_Task material_
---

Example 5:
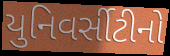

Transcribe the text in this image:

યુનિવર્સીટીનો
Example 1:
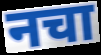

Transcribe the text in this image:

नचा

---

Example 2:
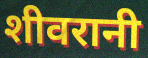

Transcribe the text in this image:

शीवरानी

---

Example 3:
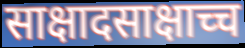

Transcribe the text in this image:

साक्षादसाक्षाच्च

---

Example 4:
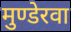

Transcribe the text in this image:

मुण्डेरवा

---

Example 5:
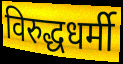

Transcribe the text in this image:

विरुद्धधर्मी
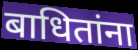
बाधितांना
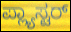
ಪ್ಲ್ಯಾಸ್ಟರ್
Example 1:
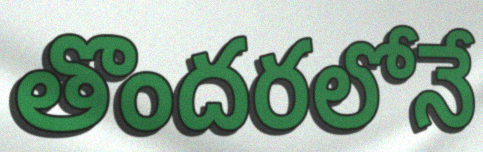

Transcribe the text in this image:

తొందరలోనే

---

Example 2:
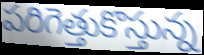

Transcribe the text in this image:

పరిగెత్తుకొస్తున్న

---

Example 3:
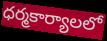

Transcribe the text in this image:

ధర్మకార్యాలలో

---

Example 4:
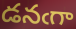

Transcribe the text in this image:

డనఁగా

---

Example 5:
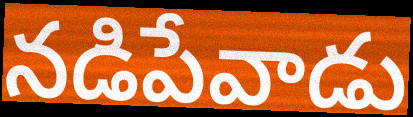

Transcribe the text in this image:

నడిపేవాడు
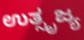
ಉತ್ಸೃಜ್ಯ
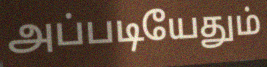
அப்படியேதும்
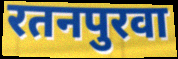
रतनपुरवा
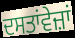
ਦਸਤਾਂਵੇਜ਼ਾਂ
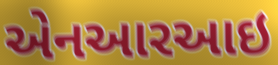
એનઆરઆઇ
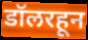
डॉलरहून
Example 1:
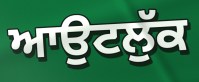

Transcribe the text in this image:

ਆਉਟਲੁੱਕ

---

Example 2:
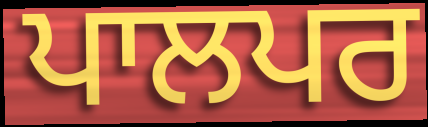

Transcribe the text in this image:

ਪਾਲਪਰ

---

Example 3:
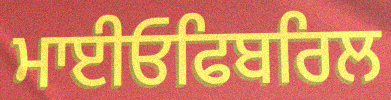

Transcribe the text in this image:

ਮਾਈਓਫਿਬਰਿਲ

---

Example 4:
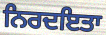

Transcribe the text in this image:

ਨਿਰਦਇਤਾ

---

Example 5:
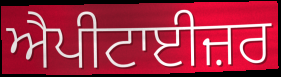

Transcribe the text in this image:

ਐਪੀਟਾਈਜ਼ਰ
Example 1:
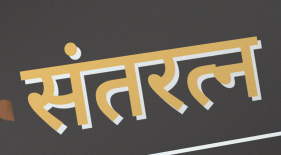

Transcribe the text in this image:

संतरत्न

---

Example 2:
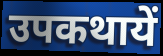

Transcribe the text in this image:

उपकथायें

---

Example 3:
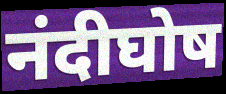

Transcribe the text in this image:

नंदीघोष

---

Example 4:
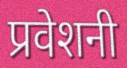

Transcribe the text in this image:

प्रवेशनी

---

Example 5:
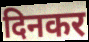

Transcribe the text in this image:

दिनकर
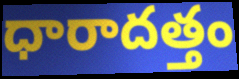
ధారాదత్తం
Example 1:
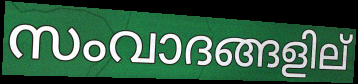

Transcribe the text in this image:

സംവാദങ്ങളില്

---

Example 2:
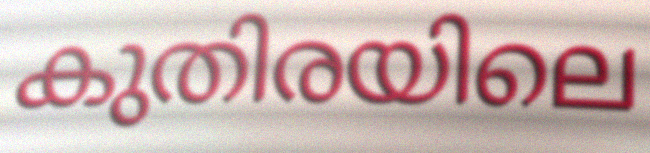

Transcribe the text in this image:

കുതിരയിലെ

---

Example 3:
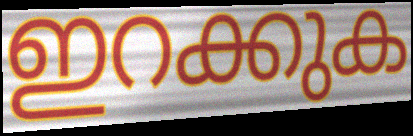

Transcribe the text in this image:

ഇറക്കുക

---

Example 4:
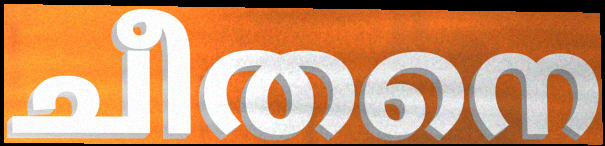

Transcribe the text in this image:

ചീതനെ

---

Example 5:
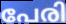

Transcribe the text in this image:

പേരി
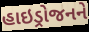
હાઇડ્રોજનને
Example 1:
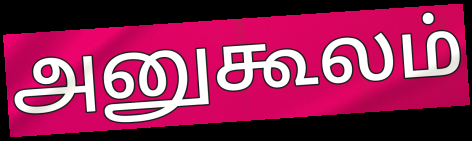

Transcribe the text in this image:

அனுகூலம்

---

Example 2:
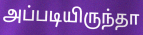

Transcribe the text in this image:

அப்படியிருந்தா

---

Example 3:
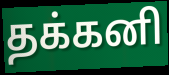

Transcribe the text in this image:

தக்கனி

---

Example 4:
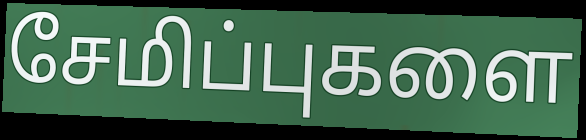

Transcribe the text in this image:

_What you have to do_
Pictures stay out; the entries above are to be output exactly as given.

_Finished exercise_
---

Example 5:

Transcribe the text in this image:

યુનિવર્સીટીનો
Example 1:

Transcribe the text in this image:

नचा

---

Example 2:

Transcribe the text in this image:

शीवरानी

---

Example 3:

Transcribe the text in this image:

साक्षादसाक्षाच्च

---

Example 4:

Transcribe the text in this image:

मुण्डेरवा

---

Example 5:

Transcribe the text in this image:

विरुद्धधर्मी
बाधितांना
ಪ್ಲ್ಯಾಸ್ಟರ್
Example 1:

Transcribe the text in this image:

తొందరలోనే

---

Example 2:

Transcribe the text in this image:

పరిగెత్తుకొస్తున్న

---

Example 3:

Transcribe the text in this image:

ధర్మకార్యాలలో

---

Example 4:

Transcribe the text in this image:

డనఁగా

---

Example 5:

Transcribe the text in this image:

నడిపేవాడు
ಉತ್ಸೃಜ್ಯ
அப்படியேதும்
रतनपुरवा
ਦਸਤਾਂਵੇਜ਼ਾਂ
એનઆરઆઇ
डॉलरहून
Example 1:

Transcribe the text in this image:

ਆਉਟਲੁੱਕ

---

Example 2:

Transcribe the text in this image:

ਪਾਲਪਰ

---

Example 3:

Transcribe the text in this image:

ਮਾਈਓਫਿਬਰਿਲ

---

Example 4:

Transcribe the text in this image:

ਨਿਰਦਇਤਾ

---

Example 5:

Transcribe the text in this image:

ਐਪੀਟਾਈਜ਼ਰ
Example 1:

Transcribe the text in this image:

संतरत्न

---

Example 2:

Transcribe the text in this image:

उपकथायें

---

Example 3:

Transcribe the text in this image:

नंदीघोष

---

Example 4:

Transcribe the text in this image:

प्रवेशनी

---

Example 5:

Transcribe the text in this image:

दिनकर
ధారాదత్తం
Example 1:

Transcribe the text in this image:

സംവാദങ്ങളില്

---

Example 2:

Transcribe the text in this image:

കുതിരയിലെ

---

Example 3:

Transcribe the text in this image:

ഇറക്കുക

---

Example 4:

Transcribe the text in this image:

ചീതനെ

---

Example 5:

Transcribe the text in this image:

പേരി
હાઇડ્રોજનને
Example 1:

Transcribe the text in this image:

அனுகூலம்

---

Example 2:

Transcribe the text in this image:

அப்படியிருந்தா

---

Example 3:

Transcribe the text in this image:

தக்கனி

---

Example 4:

Transcribe the text in this image:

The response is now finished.